The Element event handler was fixed. After some rework of the event system some weeks ago this handler got a few issues. Events like "scroll" or "load" etc. should now work again.

The Selectbox and Combobox widgets have gotten another bunch of love. They are now regarded as nearly feature complete and appear to be quite solid already.

The Splitpane widget has got a lot of fixes to improve the rendering in some edge cases. The issue where the splitter was moved some pixels away from the cursor on the mouse up event was fixed as well. There are no known rendering issues anymore in the splitpane. Please try it yourself.

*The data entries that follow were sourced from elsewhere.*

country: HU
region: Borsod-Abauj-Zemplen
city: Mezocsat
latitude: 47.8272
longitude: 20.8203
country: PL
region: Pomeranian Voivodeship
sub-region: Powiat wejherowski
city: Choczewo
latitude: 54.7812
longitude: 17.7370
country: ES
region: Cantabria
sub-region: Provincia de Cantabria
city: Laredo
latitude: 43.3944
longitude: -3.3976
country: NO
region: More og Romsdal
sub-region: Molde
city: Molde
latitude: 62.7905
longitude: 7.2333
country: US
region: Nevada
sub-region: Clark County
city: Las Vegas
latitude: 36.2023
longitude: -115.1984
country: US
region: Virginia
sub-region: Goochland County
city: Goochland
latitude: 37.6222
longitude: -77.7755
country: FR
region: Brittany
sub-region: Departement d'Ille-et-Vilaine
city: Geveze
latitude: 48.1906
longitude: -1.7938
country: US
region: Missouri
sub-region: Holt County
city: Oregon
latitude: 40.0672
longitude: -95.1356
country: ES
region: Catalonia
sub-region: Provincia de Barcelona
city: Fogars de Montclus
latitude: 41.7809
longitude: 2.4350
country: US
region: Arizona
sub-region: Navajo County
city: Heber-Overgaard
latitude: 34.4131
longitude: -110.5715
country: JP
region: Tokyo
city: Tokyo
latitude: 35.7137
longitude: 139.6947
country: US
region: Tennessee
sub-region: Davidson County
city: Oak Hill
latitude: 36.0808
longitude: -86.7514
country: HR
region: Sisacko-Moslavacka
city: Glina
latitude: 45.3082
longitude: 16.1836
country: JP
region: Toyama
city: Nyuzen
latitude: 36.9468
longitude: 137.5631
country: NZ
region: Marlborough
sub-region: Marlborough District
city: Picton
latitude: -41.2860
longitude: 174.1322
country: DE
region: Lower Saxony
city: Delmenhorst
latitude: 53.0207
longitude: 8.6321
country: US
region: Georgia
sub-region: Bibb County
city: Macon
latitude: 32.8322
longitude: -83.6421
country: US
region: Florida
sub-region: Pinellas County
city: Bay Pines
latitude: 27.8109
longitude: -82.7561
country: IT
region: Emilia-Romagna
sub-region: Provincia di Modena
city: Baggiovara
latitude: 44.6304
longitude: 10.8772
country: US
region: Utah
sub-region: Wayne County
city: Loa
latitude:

Global cursor support was re-introduced in the trunk. As this was a performance issue in IE all the time and never worked 100% OK, the feature was removed in IE. In all other browsers the feature is quite cool, especially for scenarios like resizing or drag&drop where the original target is left during a mouse move sequence. You can see the feature yourself in the Splitpane demo.

Some minor issues with the event handling where fixed. The last weeks version had issues to remove captured listeners. This is quite critical in some areas and good to know that it should now work correctly.

That's for this week's report - have a nice weekend!